- _Page images with their extracted text_:
•••••
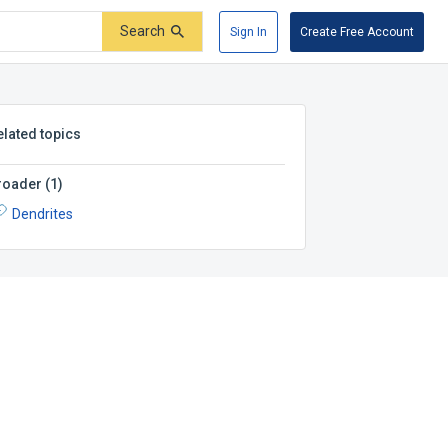
Search
Sign In
Create Free Account
elated topics
roader
(
1
)
Dendrites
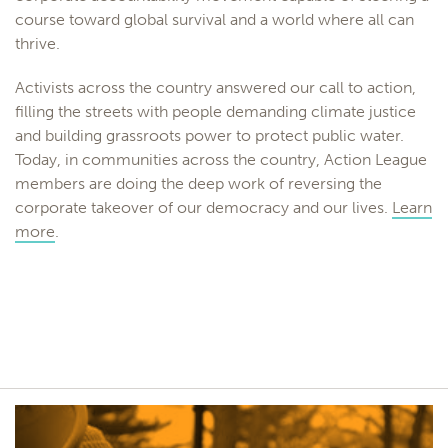
course toward global survival and a world where all can
thrive.
Activists across the country answered our call to action,
filling the streets with people demanding climate justice
and building grassroots power to protect public water.
Today, in communities across the country, Action League
members are doing the deep work of reversing the
corporate takeover of our democracy and our lives.
Learn
more
.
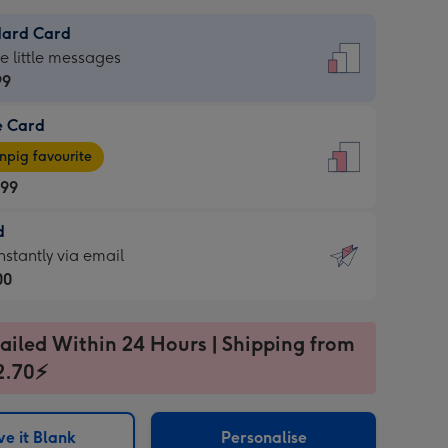
dard Card
dard
he little messages
99
e Card
99
e
pig favourite
.99
.99
d
ages
d
nstantly via email
pig
00
rite
sions:
99
sions:
ailed Within 24 Hours | Shipping from
2.70⚡
ntly
e it Blank
Personalise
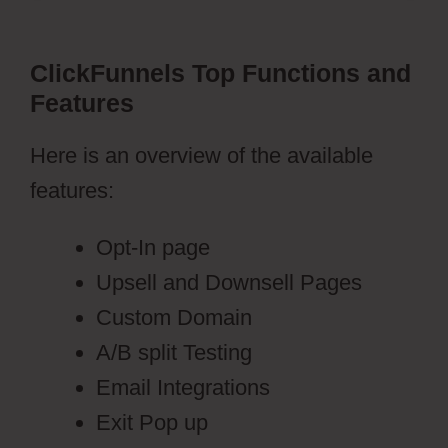
ClickFunnels Top Functions and
Features
Here is an overview of the available
features:
Opt-In page
Upsell and Downsell Pages
Custom Domain
A/B split Testing
Email Integrations
Exit Pop up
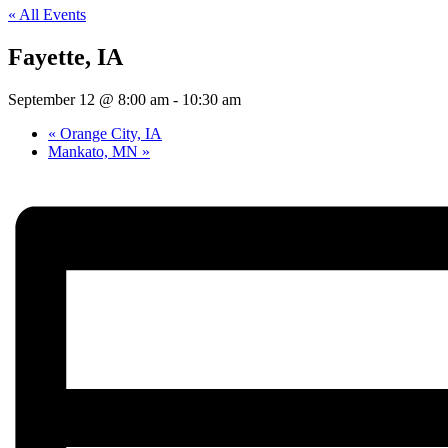
« All Events
Fayette, IA
September 12 @ 8:00 am
-
10:30 am
«
Orange City, IA
Mankato, MN
»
•••••
- _WORK REQUIRED_: Convert the extracted text of every item above into a single numbered list with one line per entry, omitting blank lines. Leave the pictures out of the list.

- _RESULT FOR THIS EXERCISE_:
1. Search
2. Sign In
3. Create Free Account
4. elated topics
5. roader
6. (
7. 1
8. )
9. Dendrites
10. course toward global survival and a world where all can
11. thrive.
12. Activists across the country answered our call to action,
13. filling the streets with people demanding climate justice
14. and building grassroots power to protect public water.
15. Today, in communities across the country, Action League
16. members are doing the deep work of reversing the
17. corporate takeover of our democracy and our lives.
18. Learn
19. more
20. .
21. dard Card
22. dard
23. he little messages
24. 99
25. e Card
26. 99
27. e
28. pig favourite
29. .99
30. .99
31. d
32. ages
33. d
34. nstantly via email
35. pig
36. 00
37. rite
38. sions:
39. 99
40. sions:
41. ailed Within 24 Hours | Shipping from
42. 2.70⚡
43. ntly
44. e it Blank
45. Personalise
46. ClickFunnels Top Functions and
47. Features
48. Here is an overview of the available
49. features:
50. Opt-In page
51. Upsell and Downsell Pages
52. Custom Domain
53. A/B split Testing
54. Email Integrations
55. Exit Pop up
56. « All Events
57. Fayette, IA
58. September 12 @ 8:00 am
59. -
60. 10:30 am
61. «
62. Orange City, IA
63. Mankato, MN
64. »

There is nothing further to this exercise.